**PASSAGE PROVIDED**:

┄┄┄┄┄┄┄┄┄┄┄┄┄┄┄┄┄┄┄┄

Battery and charging
- The Legion Pro 7i has a 4-cell 99.9Wh battery pack.
- It lasts around 2 to 2.5 hours of regular usage with internet browsing, constant Wi-Fi, brightness set to about 100%, and the refresh rate set to 240Hz.
- Lowering the display to 60Hz will improve battery life significantly, but then where's the fun?
- While gaming, the demanding innards cut down the battery backup to nearly an hour.
- For charging, Lenovo supplies a 300W GaN power adapter. It is phenomenally fast and charges the Legion Pro 7i in less than 90 minutes while it is being used.
- However, the 300W brick is also substantially bulky and might feel like a pain to carry around along with the already-heavy Legion Pro 7i.
- You can also charge with a standard USB-C connector. I used a 140W GaN USB-C charger, but the charging is comparatively very slow.
- Of course, the USB-C charging can't keep up if you're gaming since the battery drain is higher than the rack up. But for regular PC chores, cranking down then performance profile will be enough to keep it afloat and juicing up.
Price and different configurations
- Internationally, Lenovo sells three different models:
- 16GB RAM, 512GB SSD, RTX 4070 — Starting at $1,950
- 16GB RAM, 512GB SSD, RTX 4080 — Starting at $2,565
- 16GB RAM, 512GB SSD, RTX 4090 — Starting at $3,065
- In India, Lenovo has the following variations:
- 16GB RAM, 512GB SSD, RTX 4080 — Starting at ₹2.77 lakh
- 32GB RAM, 1TB SSD, RTX 4080 — ₹3 lakh
- 32GB RAM, 1TB SSD, RTX 4090 — ₹3.57 lakh
- Design - 8/10
- Build - 8/10
- Display - 7.5/10
- Sound - 9/10
- Gaming chops - 9.5/10
- Regular performance - 9/10
- Heat management - 9/10
- Battery life - 8/10
- Charging - 9/10
- Keyboard - 8/10
- Backlight customization - 8/10
- Trackpad - 8/10
- Connectivity - 8/10
- OVERALL - 8.5/10
The Lenovo Legion Pro 7i has to be the best value-for-money gaming beast of a laptop. It is nearly perfect, but a few things lacking — such as the ability to run the display at 120Hz, performance limitations on battery power, and a heavy build — might leave you with some remorse.

┄┄┄┄┄┄┄┄┄┄┄┄┄┄┄┄┄┄┄┄

**LISTED RECORDS**:
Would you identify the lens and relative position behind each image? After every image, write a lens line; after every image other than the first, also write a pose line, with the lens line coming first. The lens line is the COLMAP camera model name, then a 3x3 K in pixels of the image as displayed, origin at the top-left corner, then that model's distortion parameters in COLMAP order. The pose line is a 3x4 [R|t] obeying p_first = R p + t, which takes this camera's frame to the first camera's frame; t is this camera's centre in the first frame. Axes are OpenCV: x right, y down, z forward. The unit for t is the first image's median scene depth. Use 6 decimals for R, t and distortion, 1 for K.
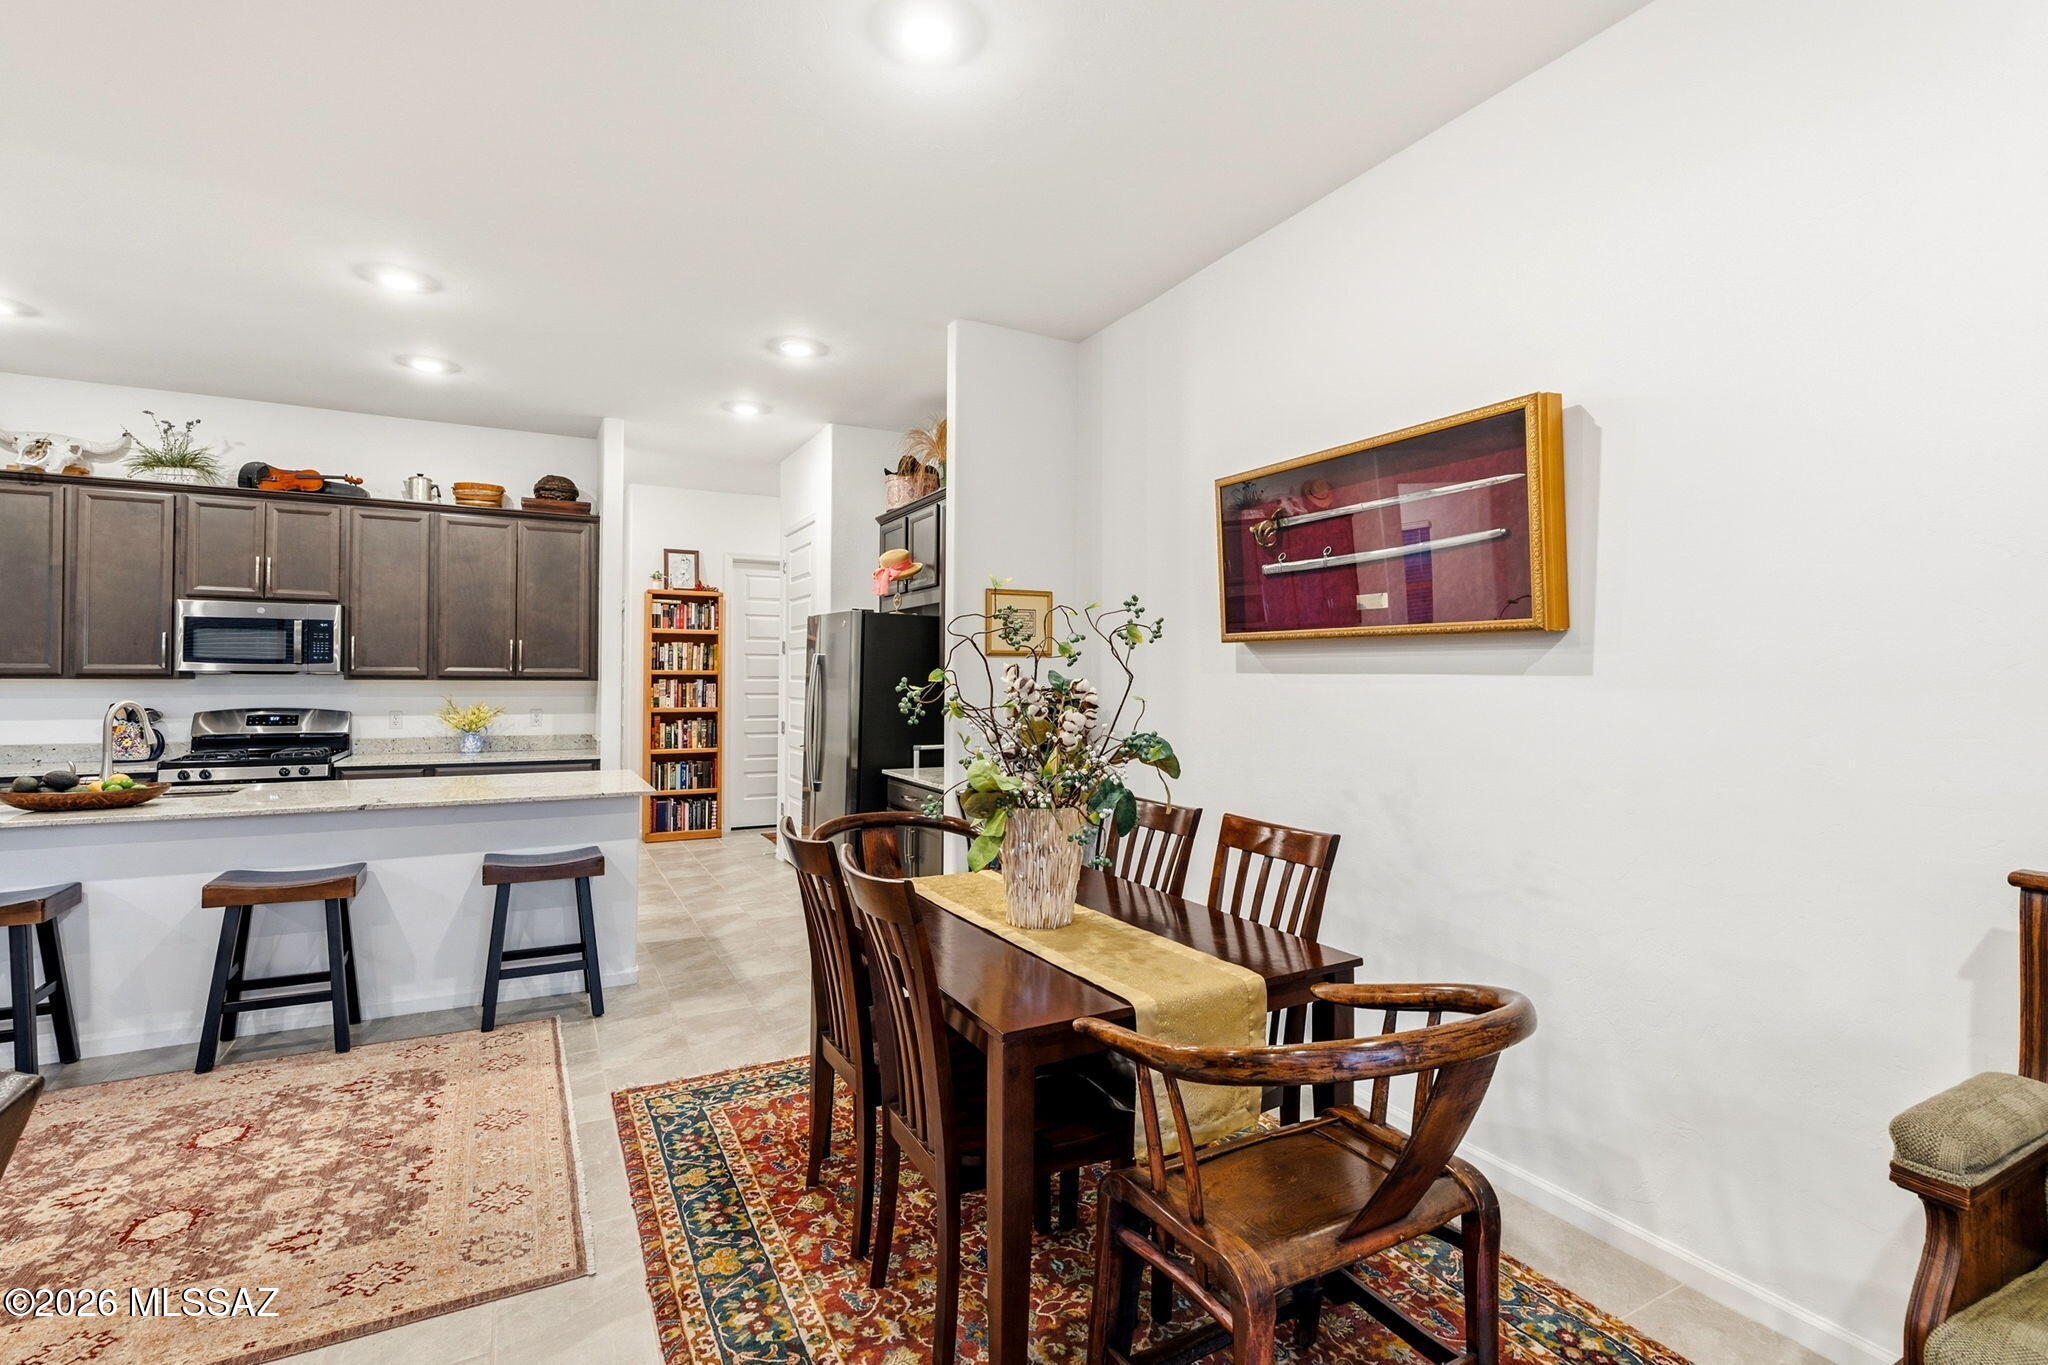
lens RADIAL K [[934.5, 0, 1022.4], [0, 934.5, 663.2], [0, 0, 1]] dist [-0.004157, -0.000561]
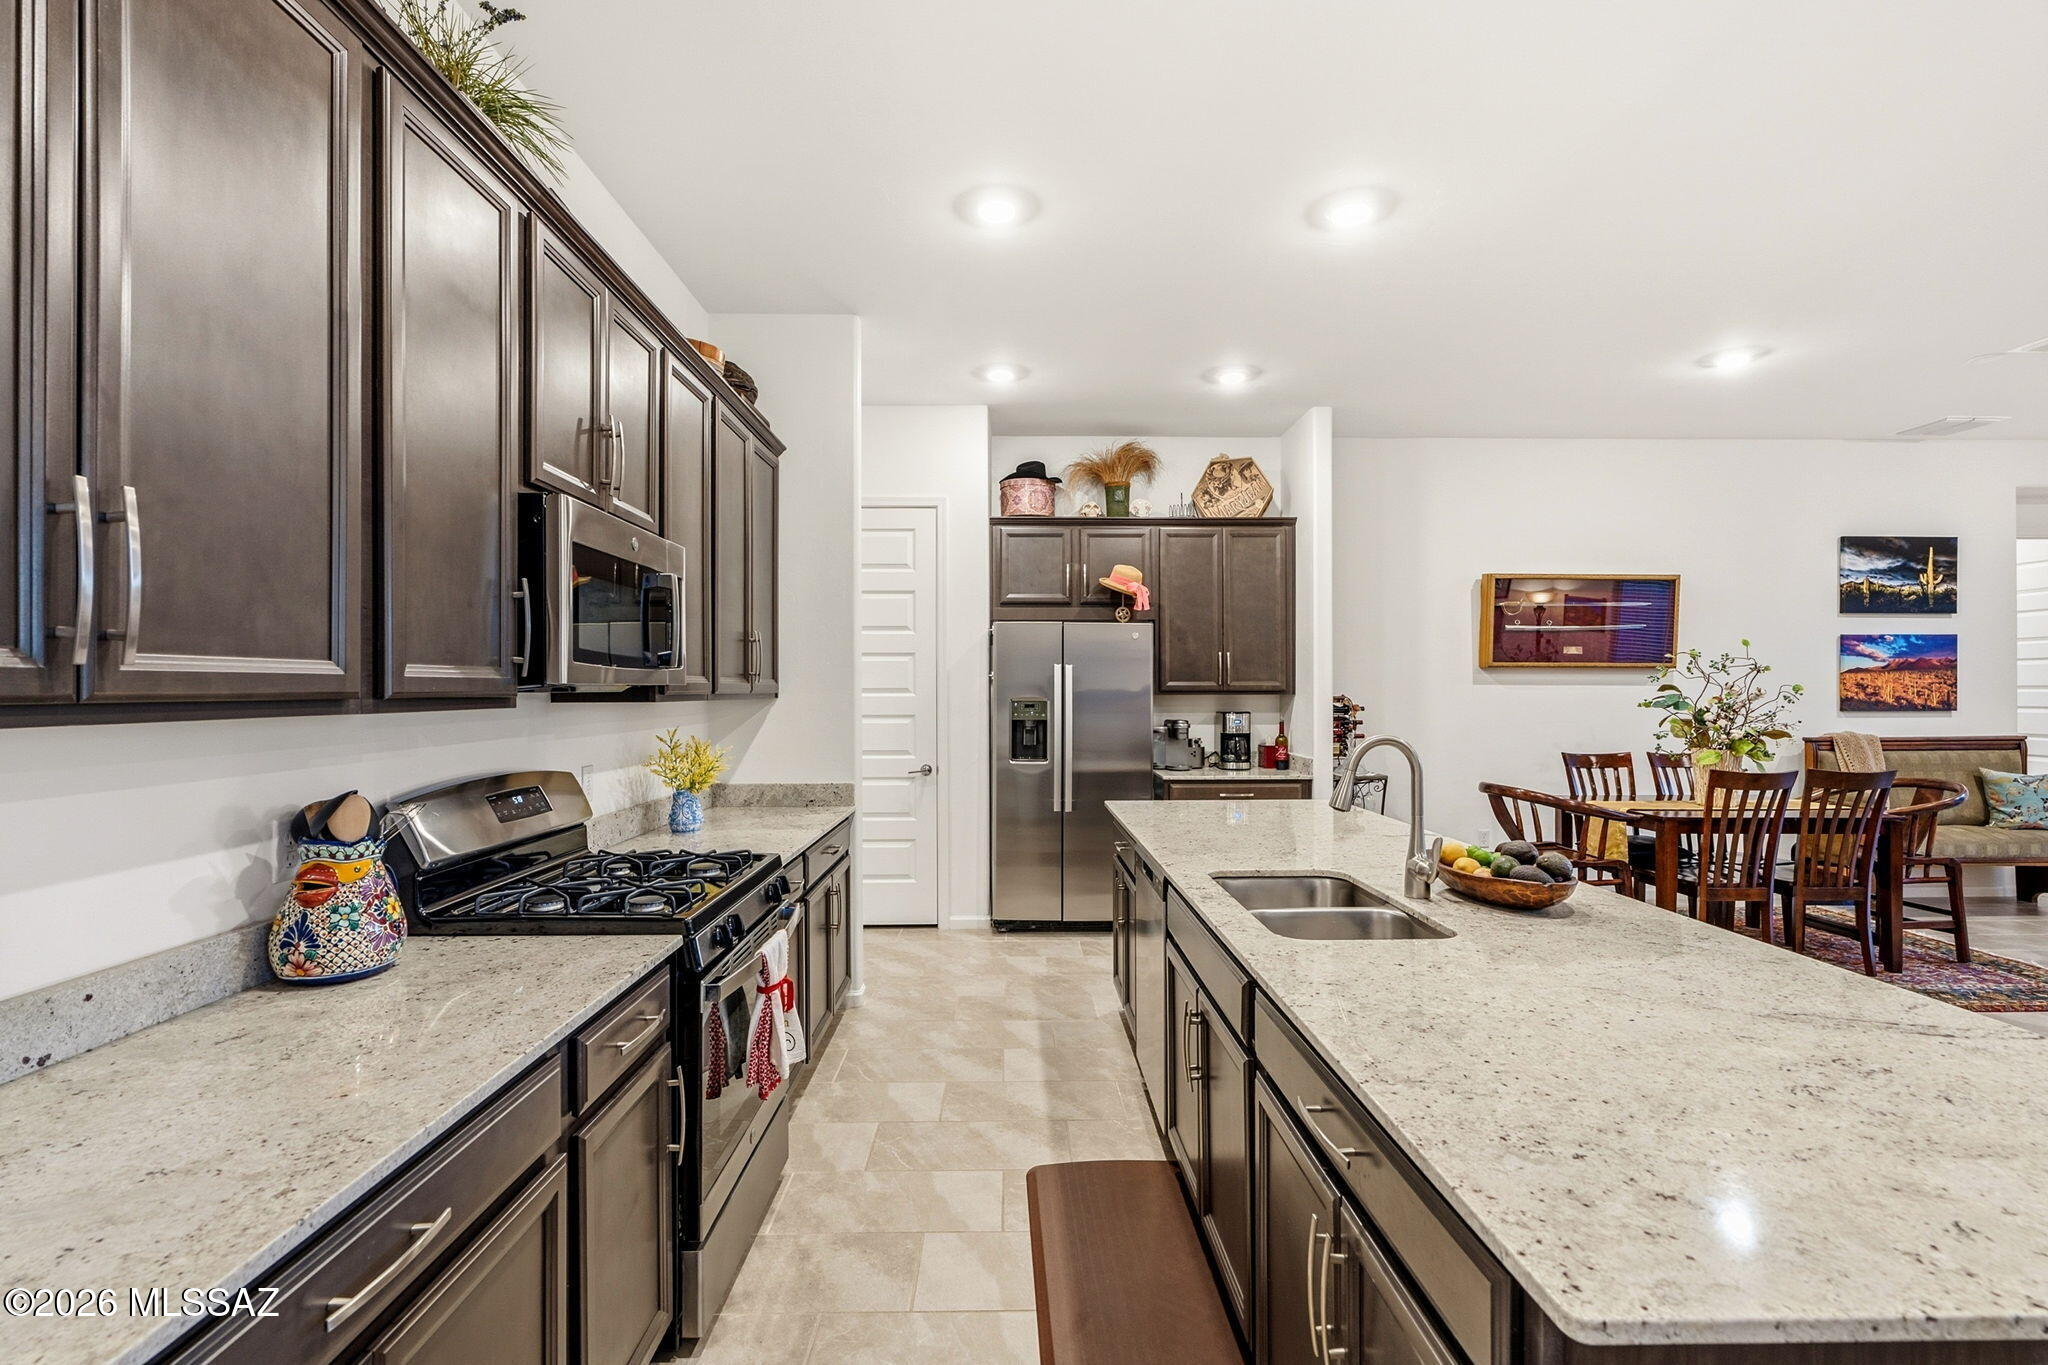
lens RADIAL K [[934.5, 0, 1030.3], [0, 934.5, 688.7], [0, 0, 1]] dist [-0.004157, -0.000561]
pose [[0.446389, -0.005620, 0.894821, -1.037622], [-0.008401, 0.999910, 0.010471, 0.003894], [-0.894799, -0.012191, 0.446302, 0.596794]]
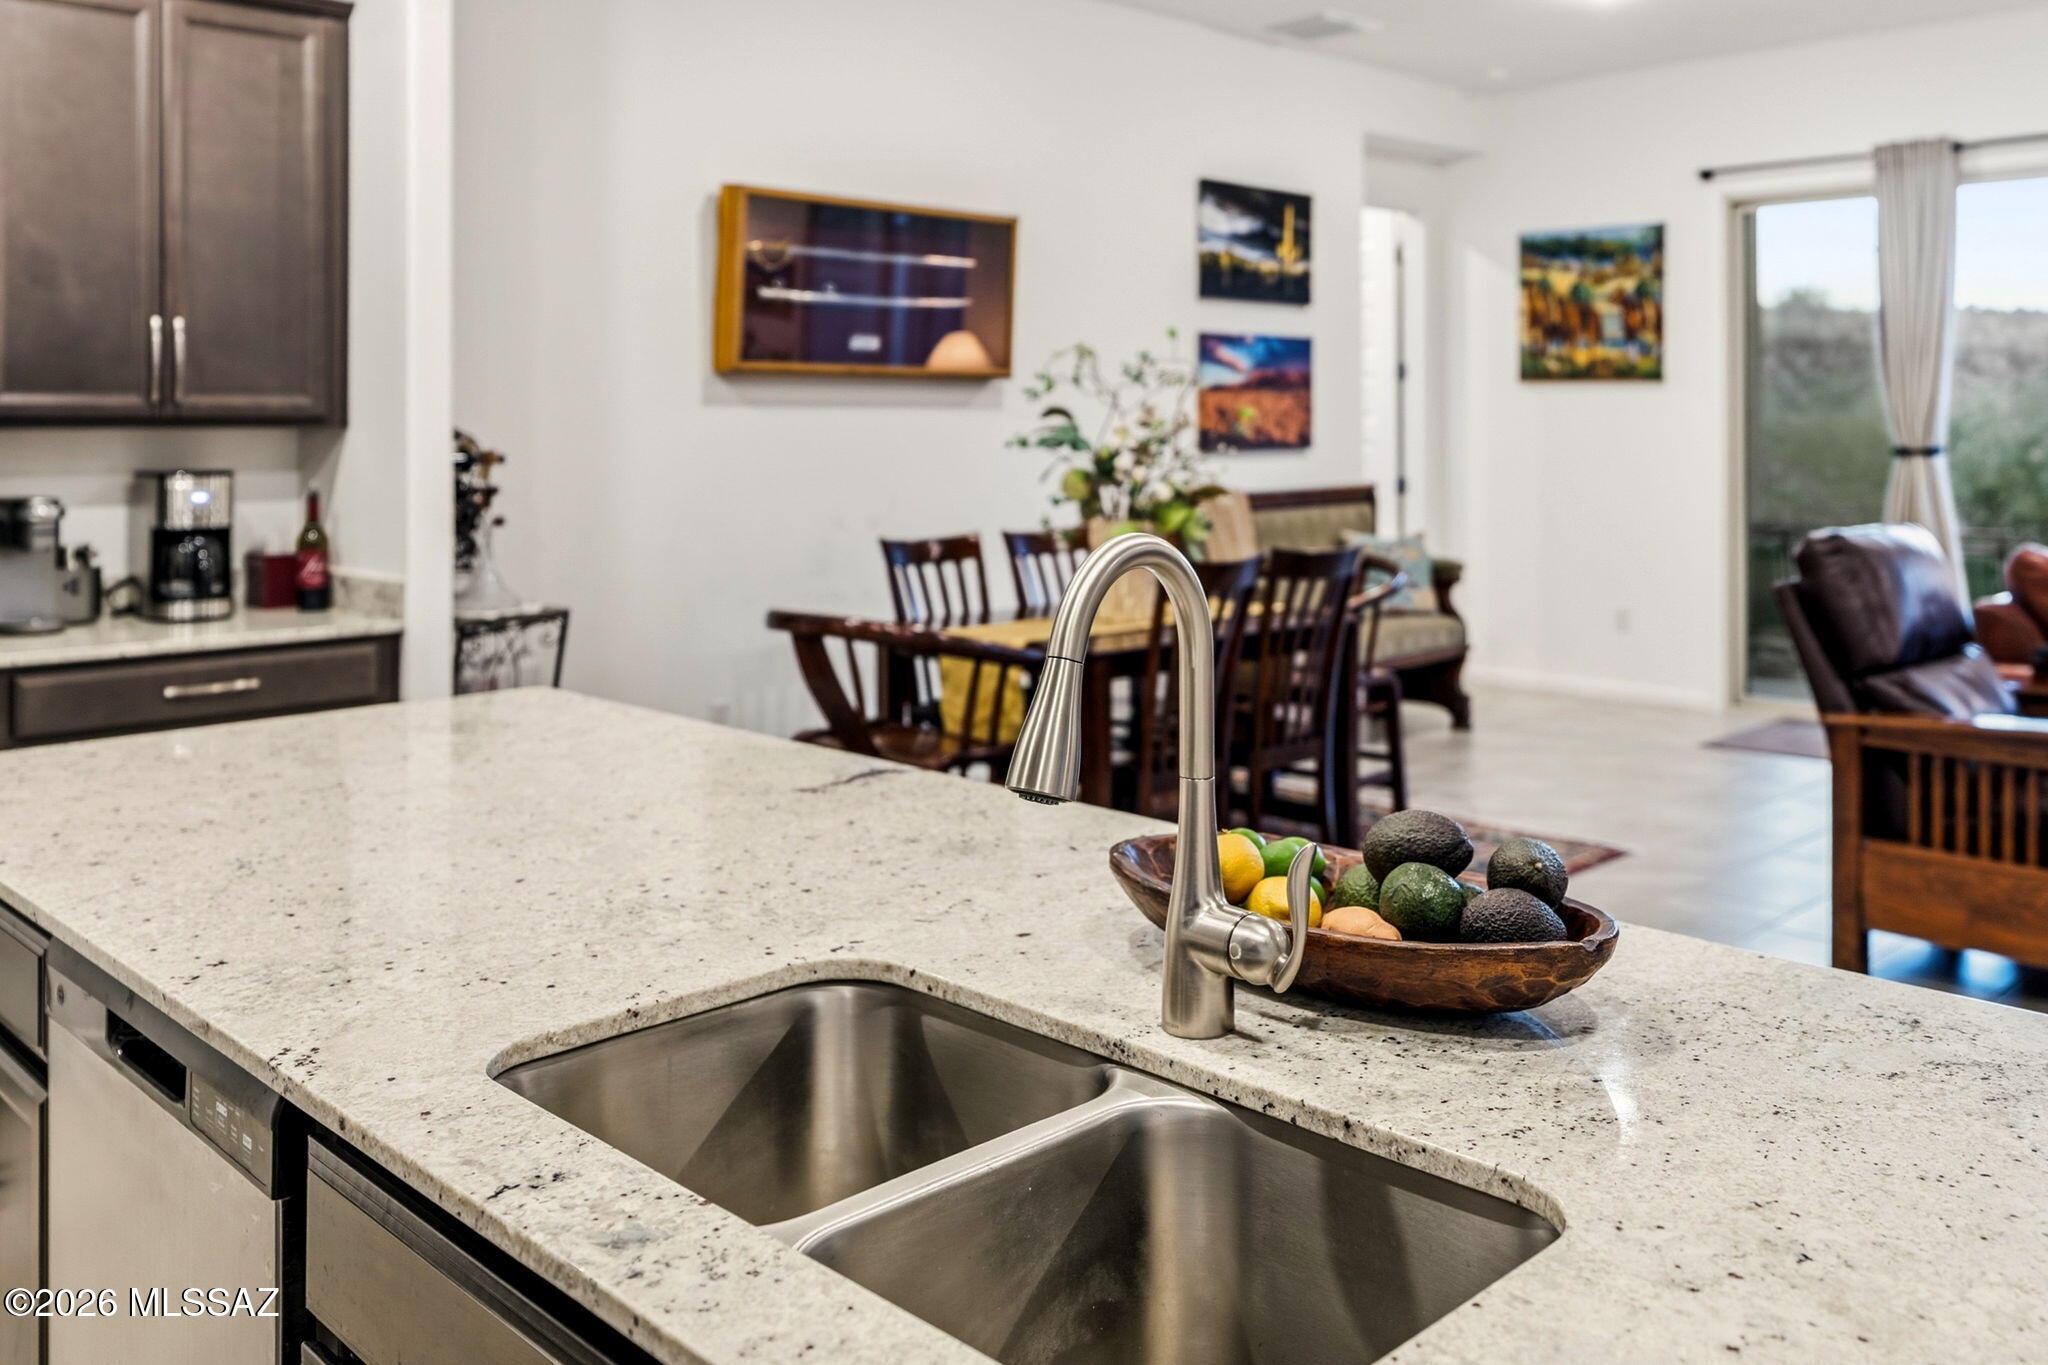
lens RADIAL K [[1711.9, 0, 1043.7], [0, 1711.9, 444.6], [0, 0, 1]] dist [0.010405, 0.002544]
pose [[-0.294501, -0.020492, 0.955432, -0.831905], [-0.013951, 0.999756, 0.017142, 0.008383], [-0.955549, -0.008281, -0.294715, 0.720338]]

┄┄┄┄┄┄┄┄┄┄┄┄┄┄┄┄┄┄┄┄

**EXERCISE TASKS**:
a: According to the laptop review, what is the wattage of the GaN power adapter Lenovo supplies for charging?
b: Print the part of the laptop review starting at "- While gaming, the" and ending at "and juicing up.".

**SOLUTIONS PER TASK**:
a: 300W

b:
- While gaming, the demanding innards cut down the battery backup to nearly an hour.
- For charging, Lenovo supplies a 300W GaN power adapter. It is phenomenally fast and charges the Legion Pro 7i in less than 90 minutes while it is being used.
- However, the 300W brick is also substantially bulky and might feel like a pain to carry around along with the already-heavy Legion Pro 7i.
- You can also charge with a standard USB-C connector. I used a 140W GaN USB-C charger, but the charging is comparatively very slow.
- Of course, the USB-C charging can't keep up if you're gaming since the battery drain is higher than the rack up. But for regular PC chores, cranking down then performance profile will be enough to keep it afloat and juicing up.